## RECORDS PROVIDED
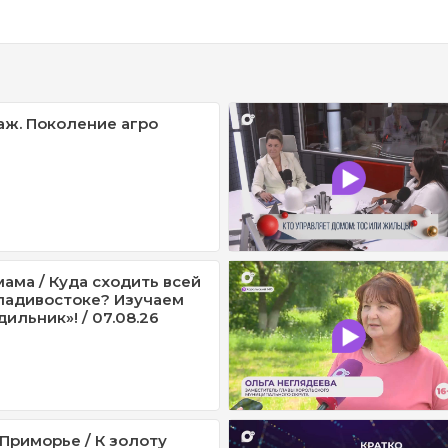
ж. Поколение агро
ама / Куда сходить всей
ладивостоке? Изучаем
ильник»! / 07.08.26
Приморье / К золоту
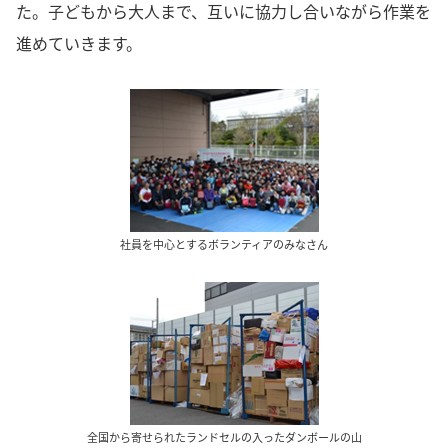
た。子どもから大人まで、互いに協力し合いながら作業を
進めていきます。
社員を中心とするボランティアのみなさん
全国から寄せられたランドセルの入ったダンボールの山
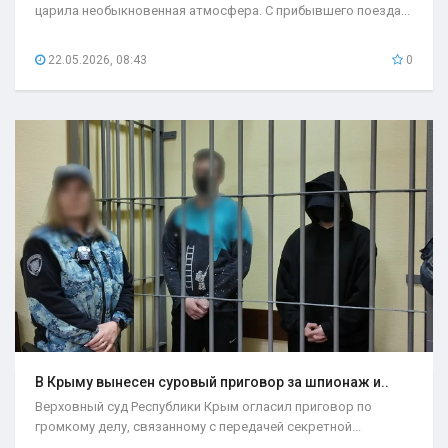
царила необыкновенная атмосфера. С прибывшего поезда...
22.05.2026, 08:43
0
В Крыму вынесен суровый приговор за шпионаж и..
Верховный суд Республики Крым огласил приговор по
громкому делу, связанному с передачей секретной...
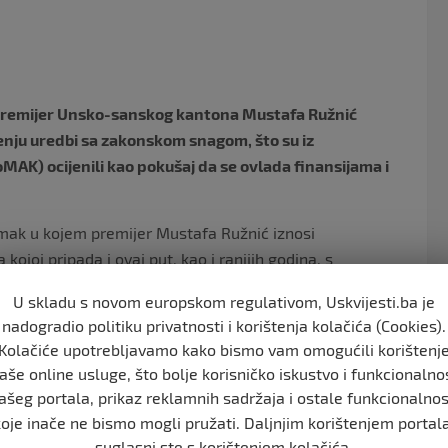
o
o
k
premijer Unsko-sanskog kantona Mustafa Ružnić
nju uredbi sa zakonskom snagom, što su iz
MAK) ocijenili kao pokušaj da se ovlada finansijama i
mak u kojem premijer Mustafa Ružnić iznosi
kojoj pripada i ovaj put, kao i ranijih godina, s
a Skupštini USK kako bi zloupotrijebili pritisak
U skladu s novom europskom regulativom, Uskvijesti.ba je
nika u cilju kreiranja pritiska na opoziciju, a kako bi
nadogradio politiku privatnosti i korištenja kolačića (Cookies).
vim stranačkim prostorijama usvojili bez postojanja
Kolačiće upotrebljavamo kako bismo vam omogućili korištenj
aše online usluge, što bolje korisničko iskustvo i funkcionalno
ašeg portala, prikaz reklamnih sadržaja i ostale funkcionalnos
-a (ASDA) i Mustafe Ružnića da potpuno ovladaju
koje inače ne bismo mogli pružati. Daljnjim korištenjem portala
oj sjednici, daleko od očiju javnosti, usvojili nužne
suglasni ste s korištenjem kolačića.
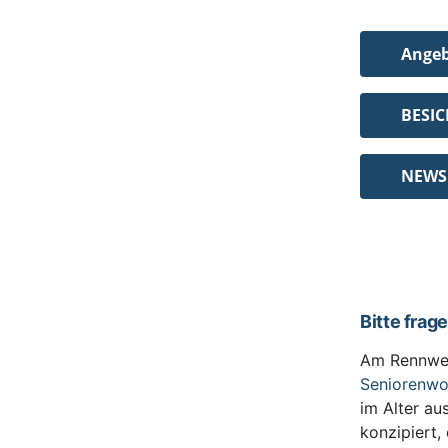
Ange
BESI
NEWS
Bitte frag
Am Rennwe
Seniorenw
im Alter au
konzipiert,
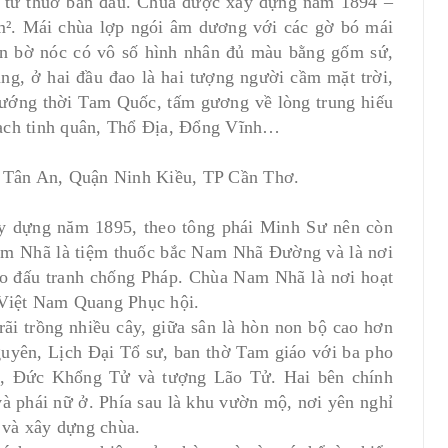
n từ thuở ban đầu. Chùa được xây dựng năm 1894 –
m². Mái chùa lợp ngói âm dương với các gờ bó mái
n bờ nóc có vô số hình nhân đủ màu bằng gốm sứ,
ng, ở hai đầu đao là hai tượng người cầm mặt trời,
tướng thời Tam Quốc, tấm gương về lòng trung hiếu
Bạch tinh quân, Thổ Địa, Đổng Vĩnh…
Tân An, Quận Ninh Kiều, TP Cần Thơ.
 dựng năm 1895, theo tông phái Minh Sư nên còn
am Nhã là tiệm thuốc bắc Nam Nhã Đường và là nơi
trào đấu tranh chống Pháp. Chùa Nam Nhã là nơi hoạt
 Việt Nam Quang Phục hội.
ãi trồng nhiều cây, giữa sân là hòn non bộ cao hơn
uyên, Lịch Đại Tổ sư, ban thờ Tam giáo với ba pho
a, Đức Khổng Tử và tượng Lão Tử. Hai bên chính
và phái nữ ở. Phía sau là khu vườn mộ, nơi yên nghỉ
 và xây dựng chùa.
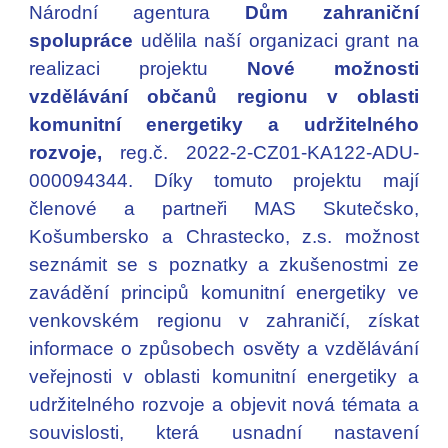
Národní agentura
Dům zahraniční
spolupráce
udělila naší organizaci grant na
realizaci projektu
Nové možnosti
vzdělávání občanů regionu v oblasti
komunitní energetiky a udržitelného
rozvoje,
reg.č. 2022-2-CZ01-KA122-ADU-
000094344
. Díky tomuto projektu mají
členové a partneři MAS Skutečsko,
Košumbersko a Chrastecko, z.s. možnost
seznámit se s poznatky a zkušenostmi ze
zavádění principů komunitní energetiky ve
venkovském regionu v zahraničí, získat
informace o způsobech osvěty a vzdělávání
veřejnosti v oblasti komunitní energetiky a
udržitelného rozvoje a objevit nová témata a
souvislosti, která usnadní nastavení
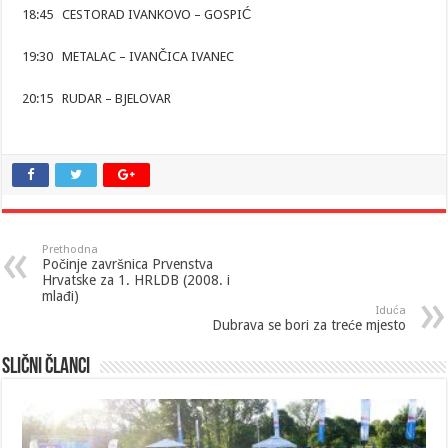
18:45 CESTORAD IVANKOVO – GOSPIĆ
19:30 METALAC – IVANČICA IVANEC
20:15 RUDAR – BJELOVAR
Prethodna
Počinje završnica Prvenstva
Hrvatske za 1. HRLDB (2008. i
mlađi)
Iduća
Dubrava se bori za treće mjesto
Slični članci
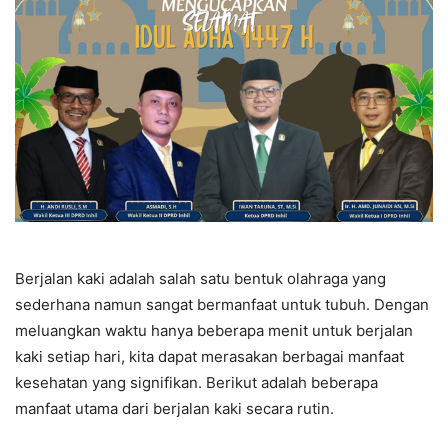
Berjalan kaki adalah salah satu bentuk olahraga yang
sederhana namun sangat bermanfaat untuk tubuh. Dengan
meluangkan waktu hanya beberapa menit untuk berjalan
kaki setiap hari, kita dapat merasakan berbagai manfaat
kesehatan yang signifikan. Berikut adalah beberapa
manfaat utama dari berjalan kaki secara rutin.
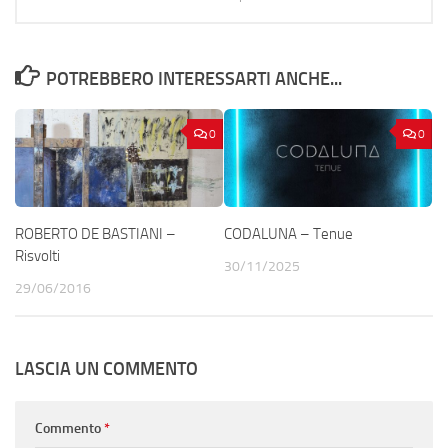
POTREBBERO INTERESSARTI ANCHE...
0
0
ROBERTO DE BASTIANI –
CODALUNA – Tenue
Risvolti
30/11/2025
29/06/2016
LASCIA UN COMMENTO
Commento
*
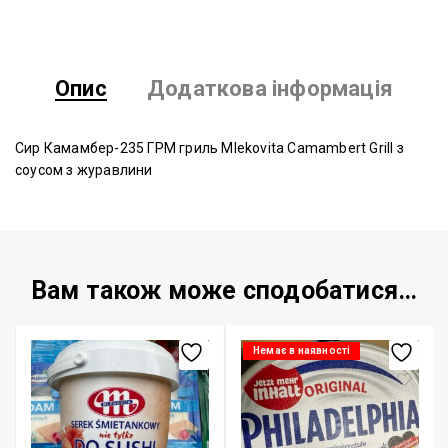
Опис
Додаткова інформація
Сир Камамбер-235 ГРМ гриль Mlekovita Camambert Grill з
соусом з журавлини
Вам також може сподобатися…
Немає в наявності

...

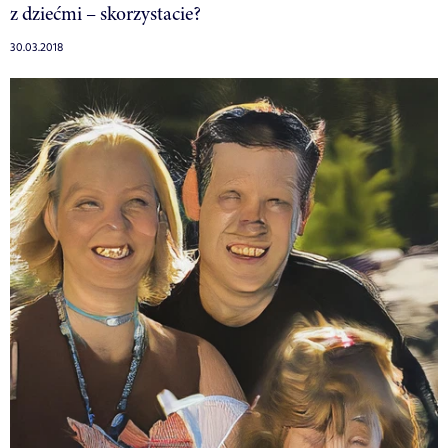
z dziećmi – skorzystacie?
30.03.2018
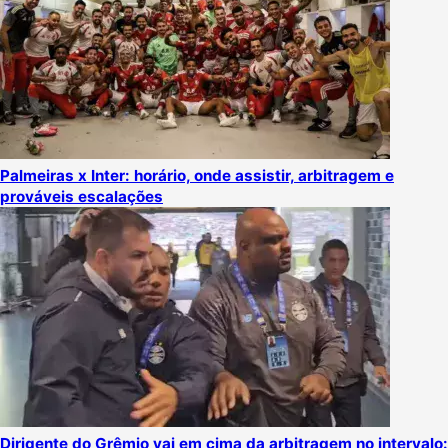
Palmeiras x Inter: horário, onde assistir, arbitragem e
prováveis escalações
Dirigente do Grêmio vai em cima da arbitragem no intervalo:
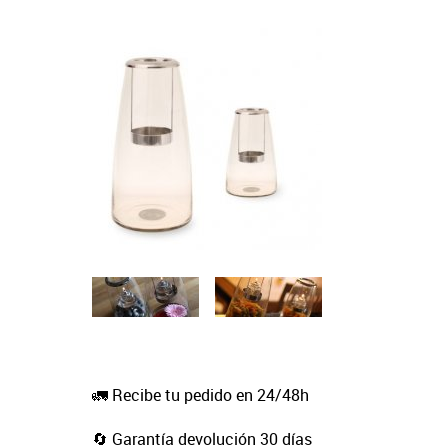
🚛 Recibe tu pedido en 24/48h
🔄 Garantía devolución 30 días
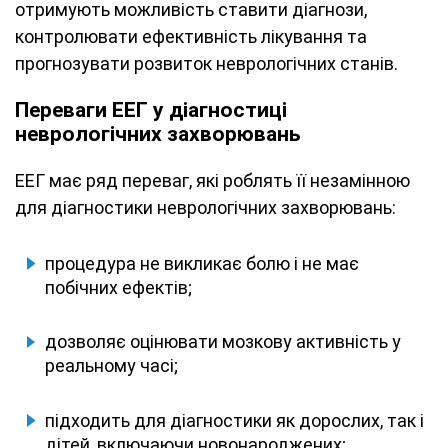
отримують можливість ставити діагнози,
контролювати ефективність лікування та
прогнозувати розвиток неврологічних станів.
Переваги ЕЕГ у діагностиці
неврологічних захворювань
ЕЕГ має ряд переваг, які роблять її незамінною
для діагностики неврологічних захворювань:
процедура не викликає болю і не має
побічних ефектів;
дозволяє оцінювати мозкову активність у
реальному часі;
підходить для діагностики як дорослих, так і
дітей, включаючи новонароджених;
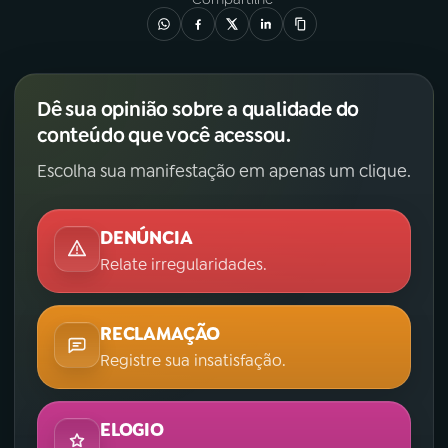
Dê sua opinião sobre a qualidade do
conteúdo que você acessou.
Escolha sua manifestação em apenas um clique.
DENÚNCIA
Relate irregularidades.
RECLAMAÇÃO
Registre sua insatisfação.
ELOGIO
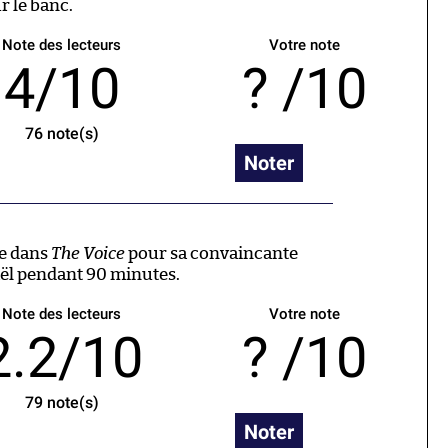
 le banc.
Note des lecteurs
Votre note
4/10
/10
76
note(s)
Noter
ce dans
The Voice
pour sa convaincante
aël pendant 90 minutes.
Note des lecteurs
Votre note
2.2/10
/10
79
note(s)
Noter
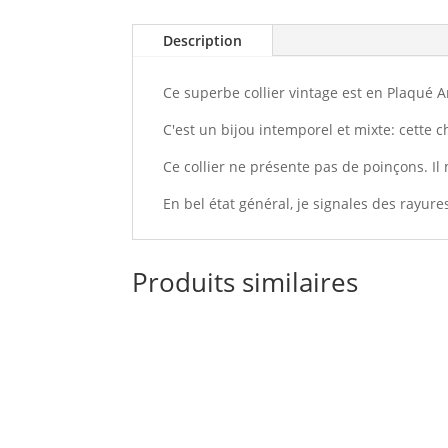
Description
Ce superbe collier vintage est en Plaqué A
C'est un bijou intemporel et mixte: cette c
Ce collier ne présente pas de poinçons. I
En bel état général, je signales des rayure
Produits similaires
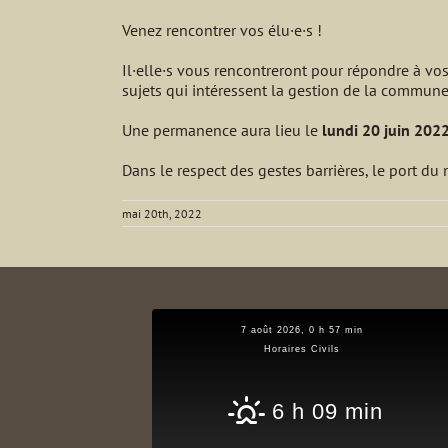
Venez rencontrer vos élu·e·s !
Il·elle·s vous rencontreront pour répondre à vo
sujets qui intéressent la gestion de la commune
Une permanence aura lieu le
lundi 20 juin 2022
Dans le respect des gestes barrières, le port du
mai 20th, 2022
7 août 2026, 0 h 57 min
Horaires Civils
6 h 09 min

## DIRECTIVE
The word "phái" appears in some lines of the data; state how many such lines there are, and nothing further.

## REPLY TO THE EXERCISE
2